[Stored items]
*** Block opens ***

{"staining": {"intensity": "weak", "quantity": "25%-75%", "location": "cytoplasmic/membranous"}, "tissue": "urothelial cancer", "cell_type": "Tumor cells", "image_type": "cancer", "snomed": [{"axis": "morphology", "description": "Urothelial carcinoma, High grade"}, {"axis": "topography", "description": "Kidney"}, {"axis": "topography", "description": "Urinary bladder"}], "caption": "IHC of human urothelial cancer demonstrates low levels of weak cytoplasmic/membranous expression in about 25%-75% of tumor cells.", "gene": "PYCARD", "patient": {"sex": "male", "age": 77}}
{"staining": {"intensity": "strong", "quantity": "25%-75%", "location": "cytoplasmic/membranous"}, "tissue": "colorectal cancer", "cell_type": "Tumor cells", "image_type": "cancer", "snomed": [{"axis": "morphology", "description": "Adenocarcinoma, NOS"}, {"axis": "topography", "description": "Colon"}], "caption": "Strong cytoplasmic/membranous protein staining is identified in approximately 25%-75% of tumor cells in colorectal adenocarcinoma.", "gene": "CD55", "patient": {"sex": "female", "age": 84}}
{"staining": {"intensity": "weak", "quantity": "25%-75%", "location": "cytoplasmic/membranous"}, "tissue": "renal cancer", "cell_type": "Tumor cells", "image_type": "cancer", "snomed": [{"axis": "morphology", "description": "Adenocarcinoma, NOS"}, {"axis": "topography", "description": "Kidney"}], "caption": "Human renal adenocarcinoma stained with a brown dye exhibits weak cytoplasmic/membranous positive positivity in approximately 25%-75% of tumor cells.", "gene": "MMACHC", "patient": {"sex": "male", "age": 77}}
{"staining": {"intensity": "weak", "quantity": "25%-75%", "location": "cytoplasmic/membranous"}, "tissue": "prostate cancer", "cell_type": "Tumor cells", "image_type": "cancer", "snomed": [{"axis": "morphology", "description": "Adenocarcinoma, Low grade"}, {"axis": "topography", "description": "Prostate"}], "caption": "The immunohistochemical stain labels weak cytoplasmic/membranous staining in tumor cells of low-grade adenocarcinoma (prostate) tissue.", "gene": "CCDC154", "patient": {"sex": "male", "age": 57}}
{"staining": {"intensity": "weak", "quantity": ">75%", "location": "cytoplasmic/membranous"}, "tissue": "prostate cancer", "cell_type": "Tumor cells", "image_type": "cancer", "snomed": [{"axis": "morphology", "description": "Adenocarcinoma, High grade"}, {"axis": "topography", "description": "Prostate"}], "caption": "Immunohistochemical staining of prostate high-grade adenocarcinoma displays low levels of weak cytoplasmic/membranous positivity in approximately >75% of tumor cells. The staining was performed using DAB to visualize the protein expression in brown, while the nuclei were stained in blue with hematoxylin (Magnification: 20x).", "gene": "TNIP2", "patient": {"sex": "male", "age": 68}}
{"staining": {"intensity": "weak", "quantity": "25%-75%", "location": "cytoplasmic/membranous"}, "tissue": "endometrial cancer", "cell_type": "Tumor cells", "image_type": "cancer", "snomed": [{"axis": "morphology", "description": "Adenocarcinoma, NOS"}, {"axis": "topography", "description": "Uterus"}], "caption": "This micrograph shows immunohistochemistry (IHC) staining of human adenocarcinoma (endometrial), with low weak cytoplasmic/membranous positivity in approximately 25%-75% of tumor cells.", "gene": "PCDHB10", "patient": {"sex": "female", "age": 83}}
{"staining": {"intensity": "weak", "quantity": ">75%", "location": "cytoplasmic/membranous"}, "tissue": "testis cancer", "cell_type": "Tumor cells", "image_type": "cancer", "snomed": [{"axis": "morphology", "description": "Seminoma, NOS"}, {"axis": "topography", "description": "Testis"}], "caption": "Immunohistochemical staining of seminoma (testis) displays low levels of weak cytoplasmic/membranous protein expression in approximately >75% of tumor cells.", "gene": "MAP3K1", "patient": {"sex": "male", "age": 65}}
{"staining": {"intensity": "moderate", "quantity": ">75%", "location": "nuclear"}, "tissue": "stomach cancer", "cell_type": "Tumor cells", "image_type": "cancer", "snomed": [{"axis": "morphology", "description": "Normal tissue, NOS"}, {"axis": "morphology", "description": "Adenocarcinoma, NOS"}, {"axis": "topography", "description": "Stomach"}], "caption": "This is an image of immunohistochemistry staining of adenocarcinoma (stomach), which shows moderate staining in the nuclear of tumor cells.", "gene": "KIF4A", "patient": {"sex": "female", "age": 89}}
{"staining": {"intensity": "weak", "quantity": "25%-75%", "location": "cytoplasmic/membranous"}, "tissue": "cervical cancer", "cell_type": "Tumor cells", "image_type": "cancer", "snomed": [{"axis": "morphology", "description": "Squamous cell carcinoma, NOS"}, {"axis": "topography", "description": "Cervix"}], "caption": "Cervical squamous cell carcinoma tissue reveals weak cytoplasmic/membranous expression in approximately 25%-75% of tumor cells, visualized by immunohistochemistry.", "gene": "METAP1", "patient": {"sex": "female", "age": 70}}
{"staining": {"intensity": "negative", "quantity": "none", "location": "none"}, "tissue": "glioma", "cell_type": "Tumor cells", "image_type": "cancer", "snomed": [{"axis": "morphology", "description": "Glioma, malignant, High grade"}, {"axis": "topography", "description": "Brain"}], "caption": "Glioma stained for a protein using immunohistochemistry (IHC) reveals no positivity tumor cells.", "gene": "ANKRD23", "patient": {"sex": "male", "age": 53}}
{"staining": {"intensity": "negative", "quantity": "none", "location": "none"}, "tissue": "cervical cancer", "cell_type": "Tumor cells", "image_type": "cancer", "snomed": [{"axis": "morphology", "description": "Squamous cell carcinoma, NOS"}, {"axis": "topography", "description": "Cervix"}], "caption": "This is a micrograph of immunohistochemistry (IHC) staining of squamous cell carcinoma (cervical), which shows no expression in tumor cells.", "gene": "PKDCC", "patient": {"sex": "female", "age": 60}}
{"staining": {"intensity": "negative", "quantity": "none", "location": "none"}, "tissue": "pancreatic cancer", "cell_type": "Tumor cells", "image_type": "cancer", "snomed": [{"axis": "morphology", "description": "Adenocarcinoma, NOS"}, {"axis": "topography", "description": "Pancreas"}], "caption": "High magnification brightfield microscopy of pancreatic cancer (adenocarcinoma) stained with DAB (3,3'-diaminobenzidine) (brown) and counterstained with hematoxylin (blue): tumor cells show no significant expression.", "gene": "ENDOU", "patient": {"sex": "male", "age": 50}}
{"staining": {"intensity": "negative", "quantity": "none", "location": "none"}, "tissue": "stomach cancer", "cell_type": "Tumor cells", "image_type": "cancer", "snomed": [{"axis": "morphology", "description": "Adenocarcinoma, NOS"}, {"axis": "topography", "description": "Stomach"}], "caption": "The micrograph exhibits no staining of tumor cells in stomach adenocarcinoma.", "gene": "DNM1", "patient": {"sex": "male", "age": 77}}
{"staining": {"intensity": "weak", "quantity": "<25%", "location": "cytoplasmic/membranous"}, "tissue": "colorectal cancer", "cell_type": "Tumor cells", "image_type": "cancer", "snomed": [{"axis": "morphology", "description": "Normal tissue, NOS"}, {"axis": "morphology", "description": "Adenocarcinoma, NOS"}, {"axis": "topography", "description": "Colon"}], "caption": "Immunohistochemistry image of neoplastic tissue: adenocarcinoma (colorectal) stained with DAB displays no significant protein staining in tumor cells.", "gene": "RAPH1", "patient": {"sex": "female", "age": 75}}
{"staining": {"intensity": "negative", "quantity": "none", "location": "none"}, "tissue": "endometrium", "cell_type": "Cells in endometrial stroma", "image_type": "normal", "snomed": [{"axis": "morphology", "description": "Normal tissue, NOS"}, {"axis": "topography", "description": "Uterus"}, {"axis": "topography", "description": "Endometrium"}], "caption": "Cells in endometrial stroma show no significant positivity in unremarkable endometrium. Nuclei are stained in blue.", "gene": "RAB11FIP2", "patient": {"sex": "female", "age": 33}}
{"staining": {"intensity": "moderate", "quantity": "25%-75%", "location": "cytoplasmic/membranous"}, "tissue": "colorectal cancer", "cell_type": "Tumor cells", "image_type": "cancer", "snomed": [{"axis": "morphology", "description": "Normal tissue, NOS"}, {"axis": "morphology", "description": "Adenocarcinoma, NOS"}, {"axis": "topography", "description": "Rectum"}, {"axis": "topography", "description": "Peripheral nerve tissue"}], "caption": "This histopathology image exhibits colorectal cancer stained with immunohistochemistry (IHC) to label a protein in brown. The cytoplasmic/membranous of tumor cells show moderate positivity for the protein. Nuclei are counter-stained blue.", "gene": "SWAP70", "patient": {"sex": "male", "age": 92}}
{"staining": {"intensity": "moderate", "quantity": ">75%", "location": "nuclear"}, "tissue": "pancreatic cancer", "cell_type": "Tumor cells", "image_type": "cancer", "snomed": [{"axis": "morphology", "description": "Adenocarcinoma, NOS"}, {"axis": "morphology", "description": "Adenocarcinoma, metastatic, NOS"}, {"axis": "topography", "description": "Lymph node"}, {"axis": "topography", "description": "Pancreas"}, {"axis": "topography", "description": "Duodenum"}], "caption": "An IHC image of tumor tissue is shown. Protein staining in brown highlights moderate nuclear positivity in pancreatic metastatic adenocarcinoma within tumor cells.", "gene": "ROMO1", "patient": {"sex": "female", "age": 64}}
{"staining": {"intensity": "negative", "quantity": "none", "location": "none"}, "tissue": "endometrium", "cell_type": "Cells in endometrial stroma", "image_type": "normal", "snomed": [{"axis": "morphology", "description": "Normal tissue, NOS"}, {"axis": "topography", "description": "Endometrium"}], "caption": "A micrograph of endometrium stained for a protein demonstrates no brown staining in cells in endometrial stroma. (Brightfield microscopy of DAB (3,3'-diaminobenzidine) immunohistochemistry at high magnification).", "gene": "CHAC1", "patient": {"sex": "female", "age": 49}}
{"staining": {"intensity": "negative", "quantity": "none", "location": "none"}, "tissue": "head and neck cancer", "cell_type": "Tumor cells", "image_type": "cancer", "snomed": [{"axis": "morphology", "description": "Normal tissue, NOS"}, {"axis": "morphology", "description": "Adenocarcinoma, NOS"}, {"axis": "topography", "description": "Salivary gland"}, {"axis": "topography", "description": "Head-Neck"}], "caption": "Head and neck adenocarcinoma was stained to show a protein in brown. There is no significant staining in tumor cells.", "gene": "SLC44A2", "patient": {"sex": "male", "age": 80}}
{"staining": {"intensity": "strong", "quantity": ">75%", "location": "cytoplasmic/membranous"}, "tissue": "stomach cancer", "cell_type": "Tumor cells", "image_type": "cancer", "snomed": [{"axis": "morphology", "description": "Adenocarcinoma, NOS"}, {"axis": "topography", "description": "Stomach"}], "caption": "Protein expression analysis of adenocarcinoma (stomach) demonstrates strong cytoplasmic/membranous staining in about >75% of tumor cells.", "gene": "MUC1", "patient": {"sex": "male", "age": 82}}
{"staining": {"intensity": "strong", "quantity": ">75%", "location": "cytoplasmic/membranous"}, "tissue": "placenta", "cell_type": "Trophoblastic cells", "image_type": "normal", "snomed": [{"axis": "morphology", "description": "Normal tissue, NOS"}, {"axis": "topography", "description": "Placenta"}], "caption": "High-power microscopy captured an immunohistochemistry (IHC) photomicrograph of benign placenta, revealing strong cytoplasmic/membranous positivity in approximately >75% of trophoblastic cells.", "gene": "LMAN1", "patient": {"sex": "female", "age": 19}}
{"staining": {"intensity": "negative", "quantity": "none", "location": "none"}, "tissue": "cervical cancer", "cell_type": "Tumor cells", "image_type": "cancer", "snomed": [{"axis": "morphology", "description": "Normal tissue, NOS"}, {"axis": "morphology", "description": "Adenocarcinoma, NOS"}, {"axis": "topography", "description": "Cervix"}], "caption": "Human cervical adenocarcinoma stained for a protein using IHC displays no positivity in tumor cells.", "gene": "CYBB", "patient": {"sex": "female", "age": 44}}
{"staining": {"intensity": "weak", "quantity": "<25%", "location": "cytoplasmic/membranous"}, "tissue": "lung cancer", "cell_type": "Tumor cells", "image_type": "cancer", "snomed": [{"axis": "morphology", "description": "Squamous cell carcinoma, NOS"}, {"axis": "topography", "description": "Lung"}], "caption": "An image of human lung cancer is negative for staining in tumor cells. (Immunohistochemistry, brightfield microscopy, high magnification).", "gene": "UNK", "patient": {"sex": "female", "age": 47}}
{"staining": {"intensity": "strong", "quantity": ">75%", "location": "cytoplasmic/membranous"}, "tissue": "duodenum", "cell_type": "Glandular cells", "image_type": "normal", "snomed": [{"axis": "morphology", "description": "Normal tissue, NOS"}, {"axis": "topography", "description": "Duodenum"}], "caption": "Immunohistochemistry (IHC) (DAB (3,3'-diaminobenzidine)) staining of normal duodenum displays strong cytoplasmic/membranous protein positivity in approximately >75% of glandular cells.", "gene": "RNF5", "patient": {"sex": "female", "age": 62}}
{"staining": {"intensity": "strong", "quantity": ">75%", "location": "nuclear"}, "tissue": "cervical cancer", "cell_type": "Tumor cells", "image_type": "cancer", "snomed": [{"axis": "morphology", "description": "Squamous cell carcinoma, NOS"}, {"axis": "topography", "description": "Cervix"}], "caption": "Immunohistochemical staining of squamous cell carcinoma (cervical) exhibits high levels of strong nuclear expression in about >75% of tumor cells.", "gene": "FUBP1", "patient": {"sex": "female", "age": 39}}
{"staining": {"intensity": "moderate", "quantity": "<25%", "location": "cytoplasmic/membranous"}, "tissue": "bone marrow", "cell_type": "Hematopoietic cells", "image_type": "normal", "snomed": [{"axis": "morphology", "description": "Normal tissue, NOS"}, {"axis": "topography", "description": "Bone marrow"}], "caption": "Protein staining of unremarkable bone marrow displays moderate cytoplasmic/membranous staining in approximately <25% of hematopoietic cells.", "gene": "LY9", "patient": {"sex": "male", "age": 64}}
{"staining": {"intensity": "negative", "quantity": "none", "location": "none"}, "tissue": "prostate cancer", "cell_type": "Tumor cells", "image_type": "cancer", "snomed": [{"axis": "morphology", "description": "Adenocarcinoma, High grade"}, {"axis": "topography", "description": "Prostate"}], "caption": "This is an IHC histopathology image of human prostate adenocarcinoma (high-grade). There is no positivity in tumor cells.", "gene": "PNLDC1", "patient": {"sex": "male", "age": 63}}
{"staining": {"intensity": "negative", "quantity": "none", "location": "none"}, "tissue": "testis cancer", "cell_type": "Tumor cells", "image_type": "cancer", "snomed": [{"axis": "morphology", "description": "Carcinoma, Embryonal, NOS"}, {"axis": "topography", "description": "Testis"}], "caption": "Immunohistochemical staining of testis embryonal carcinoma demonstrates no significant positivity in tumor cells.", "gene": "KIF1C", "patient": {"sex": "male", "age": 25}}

*** Block closes ***

__Try it__:
Write down exactly the span of lines above from the one containing "micrograph shows immunohistochemistry" to the one containing "staining of seminoma", both ends included.

__Task response__:
{"staining": {"intensity": "weak", "quantity": "25%-75%", "location": "cytoplasmic/membranous"}, "tissue": "endometrial cancer", "cell_type": "Tumor cells", "image_type": "cancer", "snomed": [{"axis": "morphology", "description": "Adenocarcinoma, NOS"}, {"axis": "topography", "description": "Uterus"}], "caption": "This micrograph shows immunohistochemistry (IHC) staining of human adenocarcinoma (endometrial), with low weak cytoplasmic/membranous positivity in approximately 25%-75% of tumor cells.", "gene": "PCDHB10", "patient": {"sex": "female", "age": 83}}
{"staining": {"intensity": "weak", "quantity": ">75%", "location": "cytoplasmic/membranous"}, "tissue": "testis cancer", "cell_type": "Tumor cells", "image_type": "cancer", "snomed": [{"axis": "morphology", "description": "Seminoma, NOS"}, {"axis": "topography", "description": "Testis"}], "caption": "Immunohistochemical staining of seminoma (testis) displays low levels of weak cytoplasmic/membranous protein expression in approximately >75% of tumor cells.", "gene": "MAP3K1", "patient": {"sex": "male", "age": 65}}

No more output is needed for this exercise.